* Task requirements
Reproduce the following listing verbatim, keeping every line and its characters unchanged.

▼

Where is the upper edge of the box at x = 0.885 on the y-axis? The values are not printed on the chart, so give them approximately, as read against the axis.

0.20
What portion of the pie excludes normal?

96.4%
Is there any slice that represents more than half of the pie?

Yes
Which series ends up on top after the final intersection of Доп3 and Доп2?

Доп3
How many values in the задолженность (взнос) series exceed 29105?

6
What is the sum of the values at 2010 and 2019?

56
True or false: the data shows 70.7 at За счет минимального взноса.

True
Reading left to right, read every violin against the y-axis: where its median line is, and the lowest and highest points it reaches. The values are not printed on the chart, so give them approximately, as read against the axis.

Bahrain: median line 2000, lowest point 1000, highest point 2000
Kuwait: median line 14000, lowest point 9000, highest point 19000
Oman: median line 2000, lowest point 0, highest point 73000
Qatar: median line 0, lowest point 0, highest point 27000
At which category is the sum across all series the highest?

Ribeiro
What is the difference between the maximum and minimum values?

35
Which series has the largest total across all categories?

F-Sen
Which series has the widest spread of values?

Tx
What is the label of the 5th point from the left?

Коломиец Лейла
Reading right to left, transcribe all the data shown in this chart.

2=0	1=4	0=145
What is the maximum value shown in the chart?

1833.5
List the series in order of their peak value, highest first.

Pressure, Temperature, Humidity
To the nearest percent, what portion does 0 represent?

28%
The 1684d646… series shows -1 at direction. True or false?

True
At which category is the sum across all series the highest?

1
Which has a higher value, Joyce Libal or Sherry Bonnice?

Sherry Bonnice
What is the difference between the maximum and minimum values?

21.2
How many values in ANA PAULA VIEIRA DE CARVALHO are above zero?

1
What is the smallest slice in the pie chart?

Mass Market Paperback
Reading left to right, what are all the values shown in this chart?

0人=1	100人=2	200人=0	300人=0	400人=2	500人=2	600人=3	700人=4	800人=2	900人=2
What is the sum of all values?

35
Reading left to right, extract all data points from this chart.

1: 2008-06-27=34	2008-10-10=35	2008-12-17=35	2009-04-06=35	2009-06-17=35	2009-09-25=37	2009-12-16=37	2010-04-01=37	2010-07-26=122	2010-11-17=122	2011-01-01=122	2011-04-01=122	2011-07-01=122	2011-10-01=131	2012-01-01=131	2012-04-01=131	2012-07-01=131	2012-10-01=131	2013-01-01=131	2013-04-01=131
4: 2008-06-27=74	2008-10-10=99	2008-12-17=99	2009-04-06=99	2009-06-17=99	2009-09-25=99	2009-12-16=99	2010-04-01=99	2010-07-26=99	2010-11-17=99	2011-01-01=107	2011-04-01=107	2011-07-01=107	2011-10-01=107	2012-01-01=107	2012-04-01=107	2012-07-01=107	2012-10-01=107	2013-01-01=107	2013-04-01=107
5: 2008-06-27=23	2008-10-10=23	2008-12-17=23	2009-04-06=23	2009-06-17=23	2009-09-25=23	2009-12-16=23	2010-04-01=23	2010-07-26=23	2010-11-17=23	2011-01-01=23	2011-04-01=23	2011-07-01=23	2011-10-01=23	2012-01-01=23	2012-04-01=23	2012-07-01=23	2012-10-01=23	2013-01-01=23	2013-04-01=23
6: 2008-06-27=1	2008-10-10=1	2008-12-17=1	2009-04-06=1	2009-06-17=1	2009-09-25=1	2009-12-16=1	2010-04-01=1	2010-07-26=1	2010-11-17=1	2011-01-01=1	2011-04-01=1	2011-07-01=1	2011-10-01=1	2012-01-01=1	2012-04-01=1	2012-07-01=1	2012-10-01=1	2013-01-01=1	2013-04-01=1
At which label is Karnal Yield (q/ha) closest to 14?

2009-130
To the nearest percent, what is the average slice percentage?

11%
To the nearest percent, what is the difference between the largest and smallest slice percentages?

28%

▲

* Solved problem
Where is the upper edge of the box at x = 0.885 on the y-axis? The values are not printed on the chart, so give them approximately, as read against the axis.

0.20
What portion of the pie excludes normal?

96.4%
Is there any slice that represents more than half of the pie?

Yes
Which series ends up on top after the final intersection of Доп3 and Доп2?

Доп3
How many values in the задолженность (взнос) series exceed 29105?

6
What is the sum of the values at 2010 and 2019?

56
True or false: the data shows 70.7 at За счет минимального взноса.

True
Reading left to right, read every violin against the y-axis: where its median line is, and the lowest and highest points it reaches. The values are not printed on the chart, so give them approximately, as read against the axis.

Bahrain: median line 2000, lowest point 1000, highest point 2000
Kuwait: median line 14000, lowest point 9000, highest point 19000
Oman: median line 2000, lowest point 0, highest point 73000
Qatar: median line 0, lowest point 0, highest point 27000
At which category is the sum across all series the highest?

Ribeiro
What is the difference between the maximum and minimum values?

35
Which series has the largest total across all categories?

F-Sen
Which series has the widest spread of values?

Tx
What is the label of the 5th point from the left?

Коломиец Лейла
Reading right to left, transcribe all the data shown in this chart.

2=0	1=4	0=145
What is the maximum value shown in the chart?

1833.5
List the series in order of their peak value, highest first.

Pressure, Temperature, Humidity
To the nearest percent, what portion does 0 represent?

28%
The 1684d646… series shows -1 at direction. True or false?

True
At which category is the sum across all series the highest?

1
Which has a higher value, Joyce Libal or Sherry Bonnice?

Sherry Bonnice
What is the difference between the maximum and minimum values?

21.2
How many values in ANA PAULA VIEIRA DE CARVALHO are above zero?

1
What is the smallest slice in the pie chart?

Mass Market Paperback
Reading left to right, what are all the values shown in this chart?

0人=1	100人=2	200人=0	300人=0	400人=2	500人=2	600人=3	700人=4	800人=2	900人=2
What is the sum of all values?

35
Reading left to right, extract all data points from this chart.

1: 2008-06-27=34	2008-10-10=35	2008-12-17=35	2009-04-06=35	2009-06-17=35	2009-09-25=37	2009-12-16=37	2010-04-01=37	2010-07-26=122	2010-11-17=122	2011-01-01=122	2011-04-01=122	2011-07-01=122	2011-10-01=131	2012-01-01=131	2012-04-01=131	2012-07-01=131	2012-10-01=131	2013-01-01=131	2013-04-01=131
4: 2008-06-27=74	2008-10-10=99	2008-12-17=99	2009-04-06=99	2009-06-17=99	2009-09-25=99	2009-12-16=99	2010-04-01=99	2010-07-26=99	2010-11-17=99	2011-01-01=107	2011-04-01=107	2011-07-01=107	2011-10-01=107	2012-01-01=107	2012-04-01=107	2012-07-01=107	2012-10-01=107	2013-01-01=107	2013-04-01=107
5: 2008-06-27=23	2008-10-10=23	2008-12-17=23	2009-04-06=23	2009-06-17=23	2009-09-25=23	2009-12-16=23	2010-04-01=23	2010-07-26=23	2010-11-17=23	2011-01-01=23	2011-04-01=23	2011-07-01=23	2011-10-01=23	2012-01-01=23	2012-04-01=23	2012-07-01=23	2012-10-01=23	2013-01-01=23	2013-04-01=23
6: 2008-06-27=1	2008-10-10=1	2008-12-17=1	2009-04-06=1	2009-06-17=1	2009-09-25=1	2009-12-16=1	2010-04-01=1	2010-07-26=1	2010-11-17=1	2011-01-01=1	2011-04-01=1	2011-07-01=1	2011-10-01=1	2012-01-01=1	2012-04-01=1	2012-07-01=1	2012-10-01=1	2013-01-01=1	2013-04-01=1
At which label is Karnal Yield (q/ha) closest to 14?

2009-130
To the nearest percent, what is the average slice percentage?

11%
To the nearest percent, what is the difference between the largest and smallest slice percentages?

28%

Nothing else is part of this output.